Ribuan ton limbah tahu tersebut ditimbun di gudang Srimas Batuampar, Batam, setelah dibongkar dari kapal MV Natris jenis cargo vessel yang datang dari India setelah mengangkut limbah dari Singapura pada 19 November. Kapal itu berlabuh di Pelabuhan Batuampar, Batam.
Dalam dokumen barang tersebut penerimanya ialah Eddy S Hidayat dari PT Katimuri Marine Jodoh, Square II, Batam. Hal itu terungkap ketika dua anggota Komisi III DPRD Kota Batam Reinhard Hutabarat dan Jasarmen Purba melakukan inspeksi, Jumat (1/12).
Kepala Kantor Pelayanan Bea Cukai Batam Padmoyo Triwikanto mengaku tidak mengetahui masuknya limbah tersebut. ''Saya akan cek ke bawahan saya. Kapal tersebut kapal apa? Dari India ke Vietnam?'' tutur Padmoyo yang juga langsung bertanya pada dua anggota DPRD tersebut.
Reinhard dan Jasarmen mengungkapkan kekecewaannya dengan kinerja Bea Cukai Batam. ''Mengapa limbah itu bisa masuk ke Batam? Ini membuktikan pengawasan lemah dan tidak ada koordinasi sama sekali. Kenapa semua seperti tidak tahu?'' ujar Reinhard.

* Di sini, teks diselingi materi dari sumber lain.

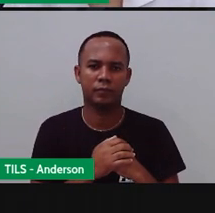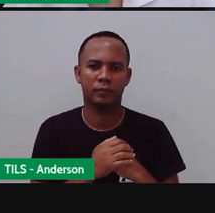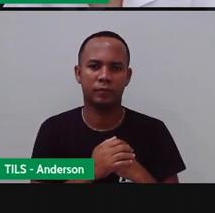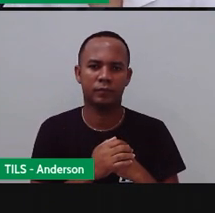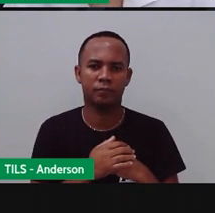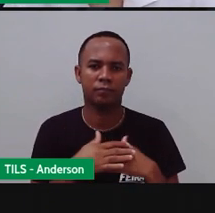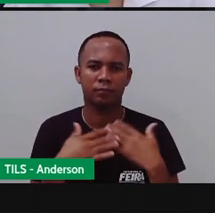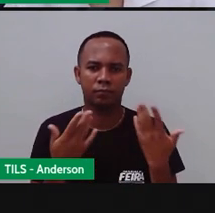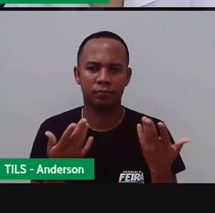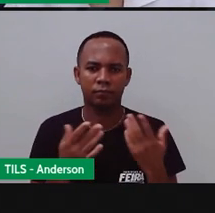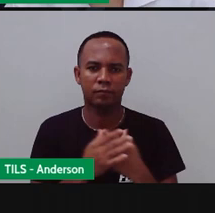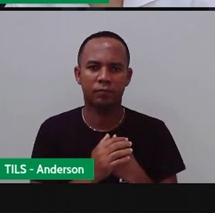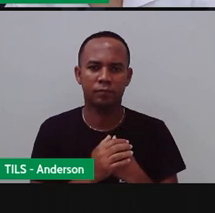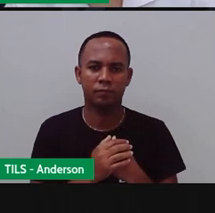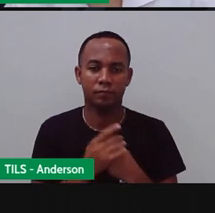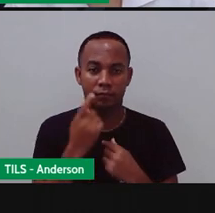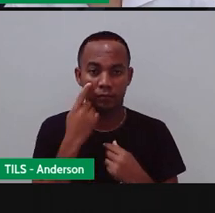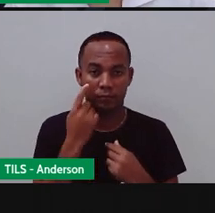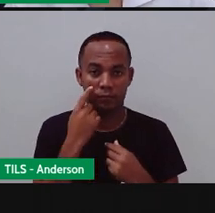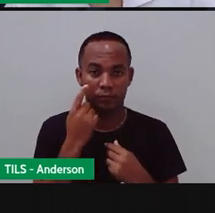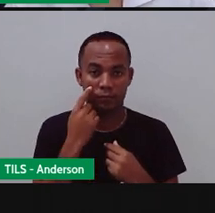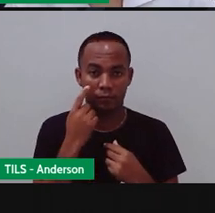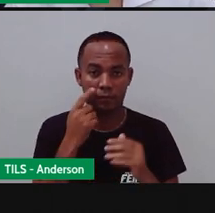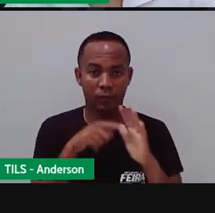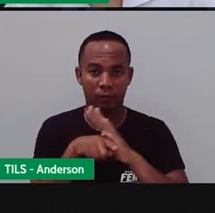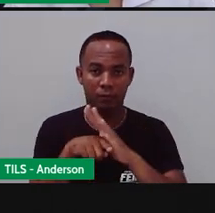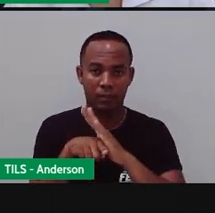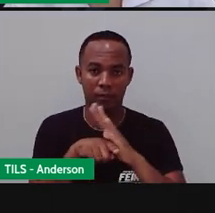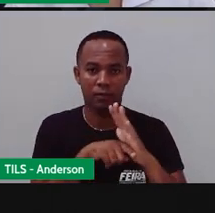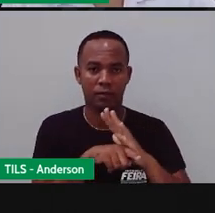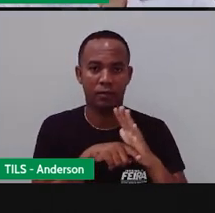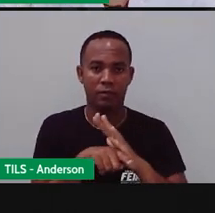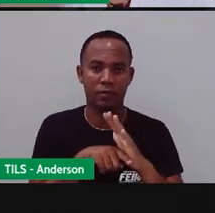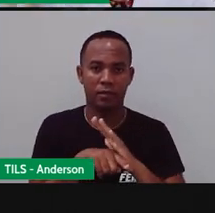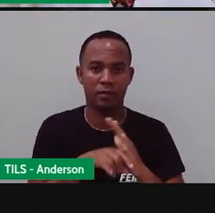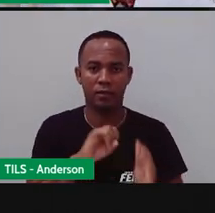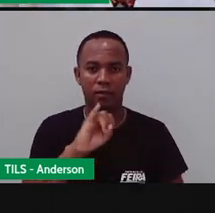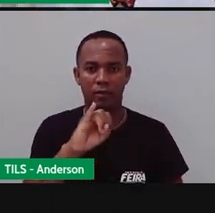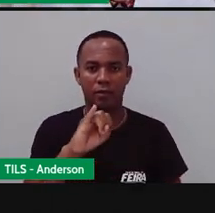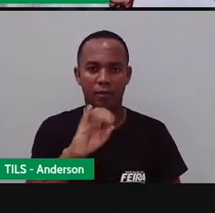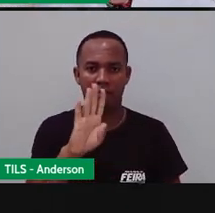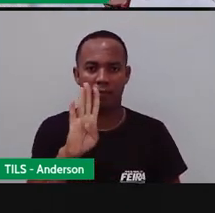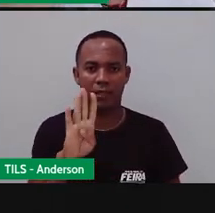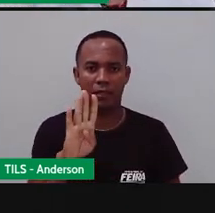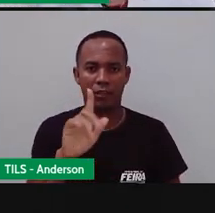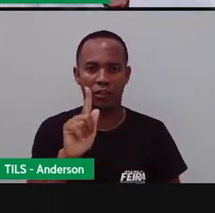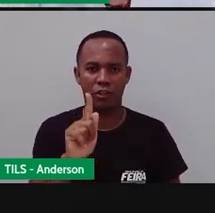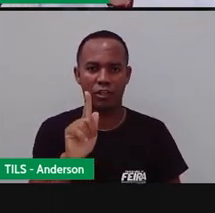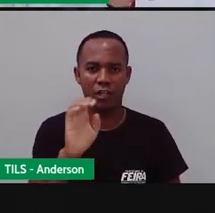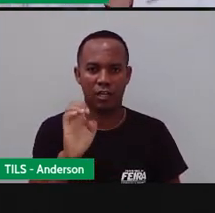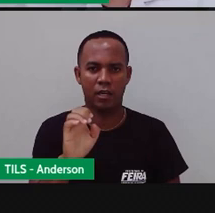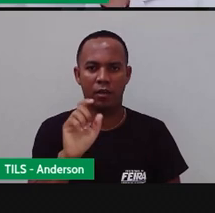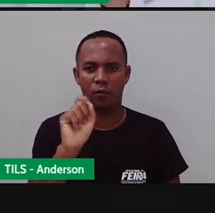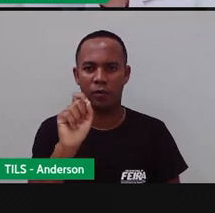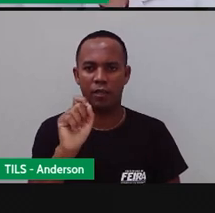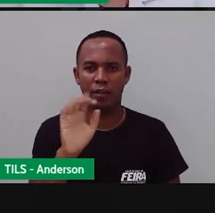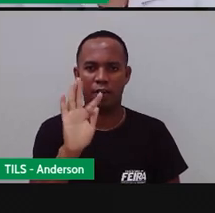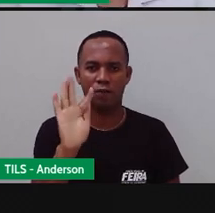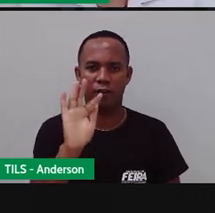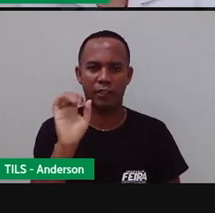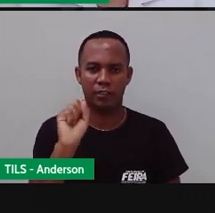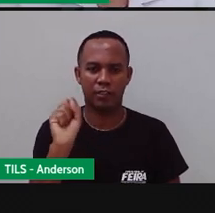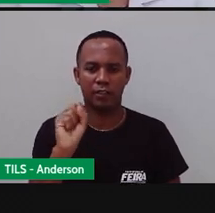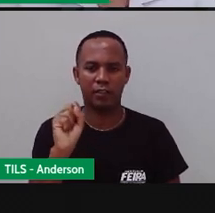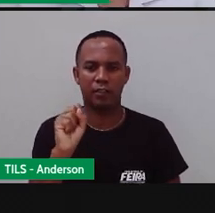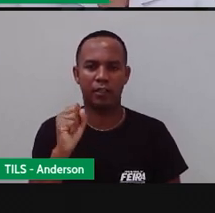De acordo com o Instituto Brasileiro de Geografia e Estatística, mais conhecido como IBGE, Feira foi fundada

Muhamad Raden, petugas Badan Pengendalian Dampak Lingkungan Daerah (Bapedalda) Kota Batam langsung menemui Reinhard dan Jasarmen. Pihak Bapedalda, katanya, hanya mendapat telepon yang melaporkan adanya limbah masuk ke Batam.

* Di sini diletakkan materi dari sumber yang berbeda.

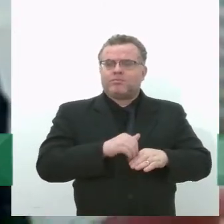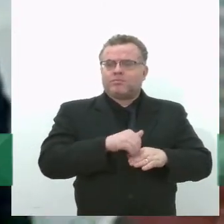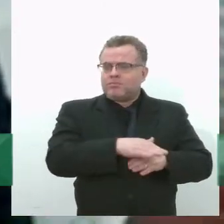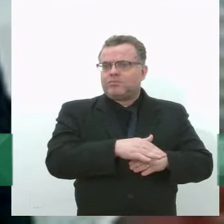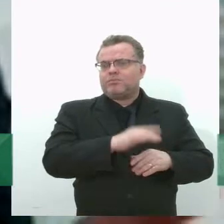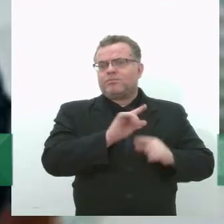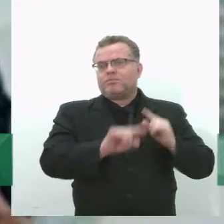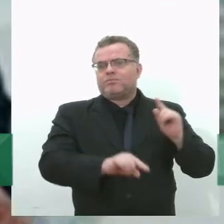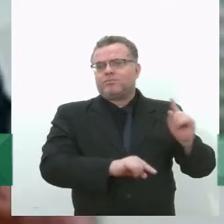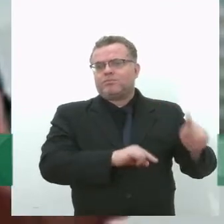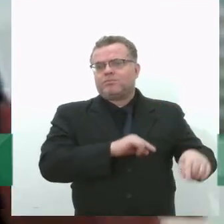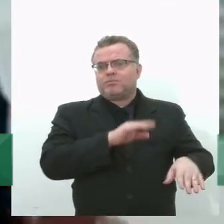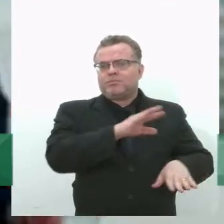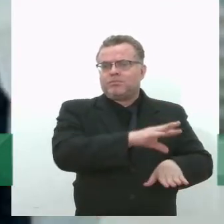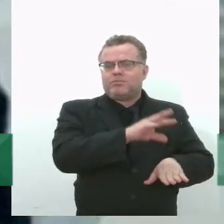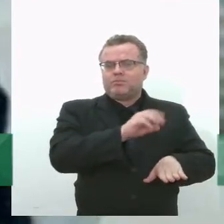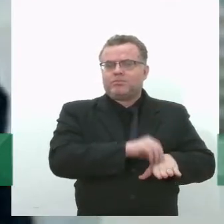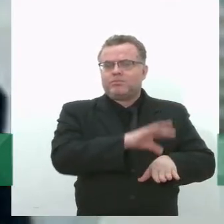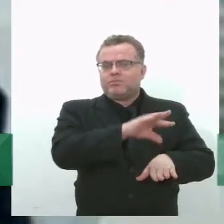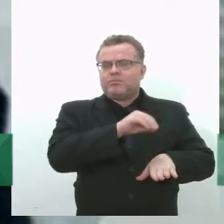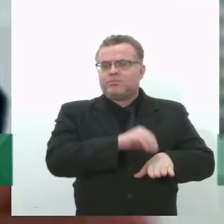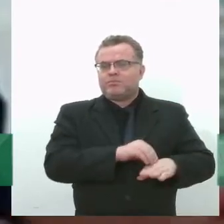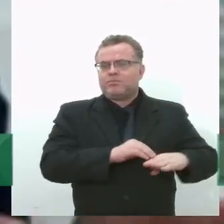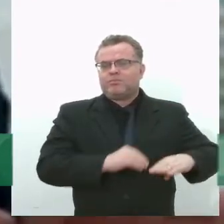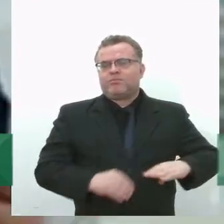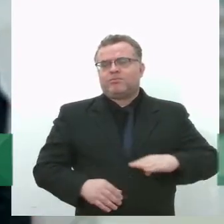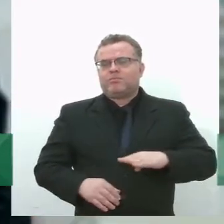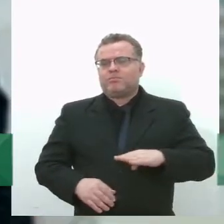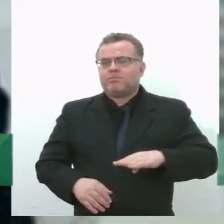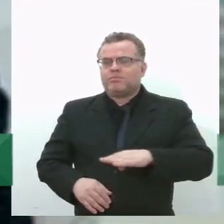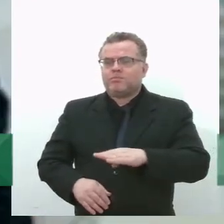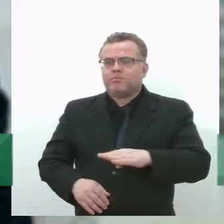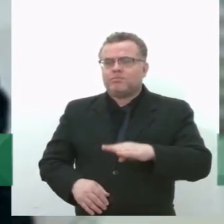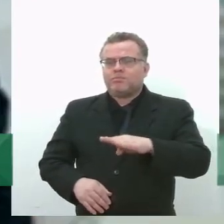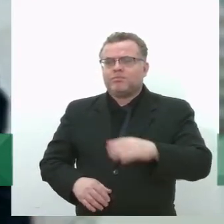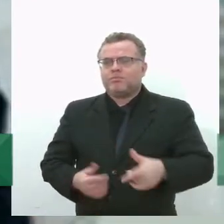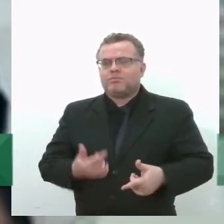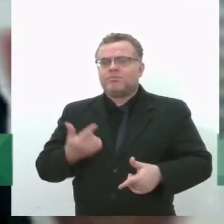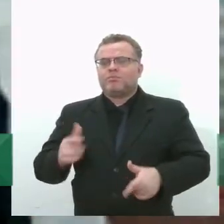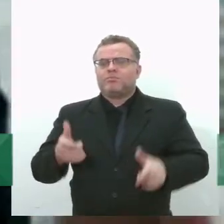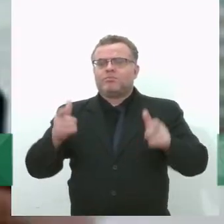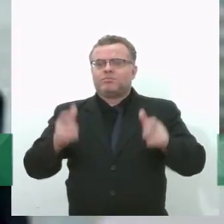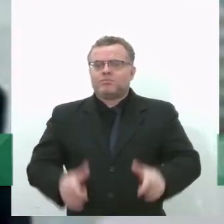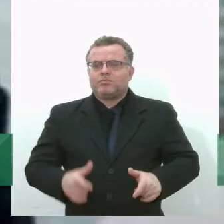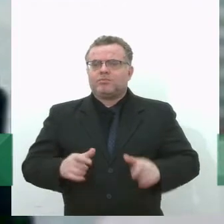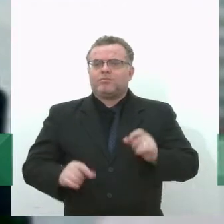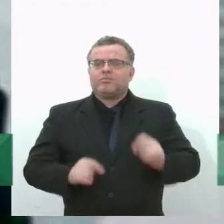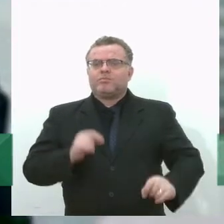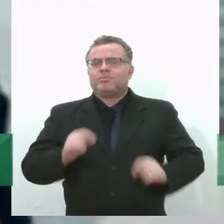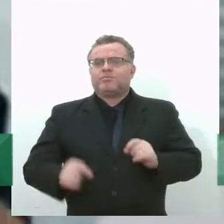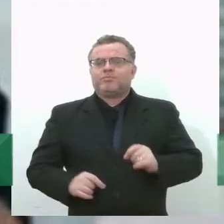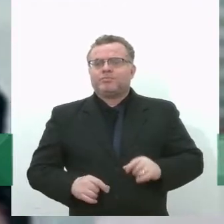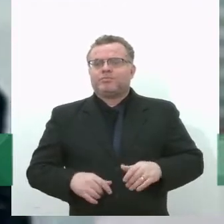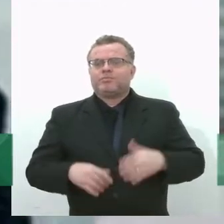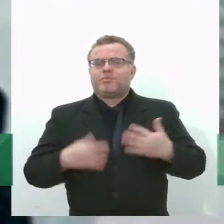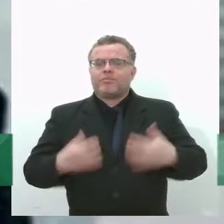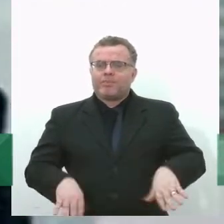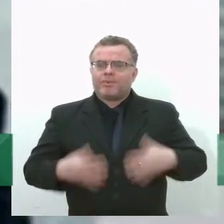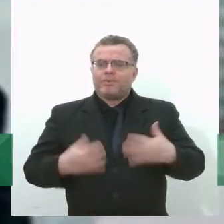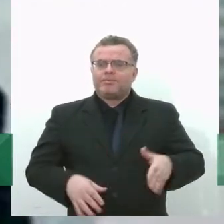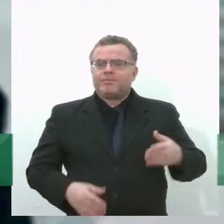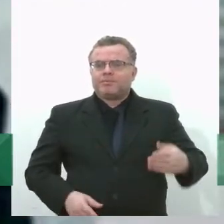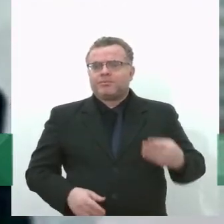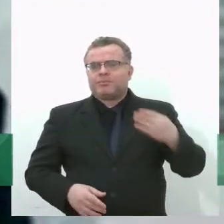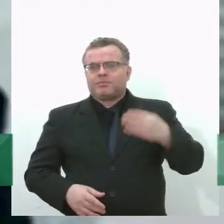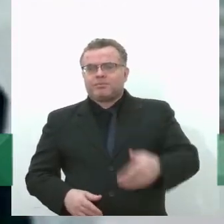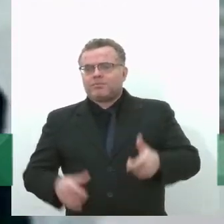para uma carreta, né? Um outro transporte, de um porte maior, que leva todo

Dari Bandung, Jawa Barat, dilaporkan degradasi lingkungan yang cukup parah sedang terjadi di Bandung akibat eksploitasi sumber daya dan pemanfaatan ruang yang berlebihan.
''Pembangunan yang dilakukan di Bandung terbukti menambah beban lingkungan dan menyengsarakan alam. Seharusnya, pembangunan yang dilakukan berdampak positif, tidak hanya bagi alam dan lingkungan, tapi juga manusia di sekitarnya,'' ujar pakar lingkungan hidup ITB Enri Damanhuri.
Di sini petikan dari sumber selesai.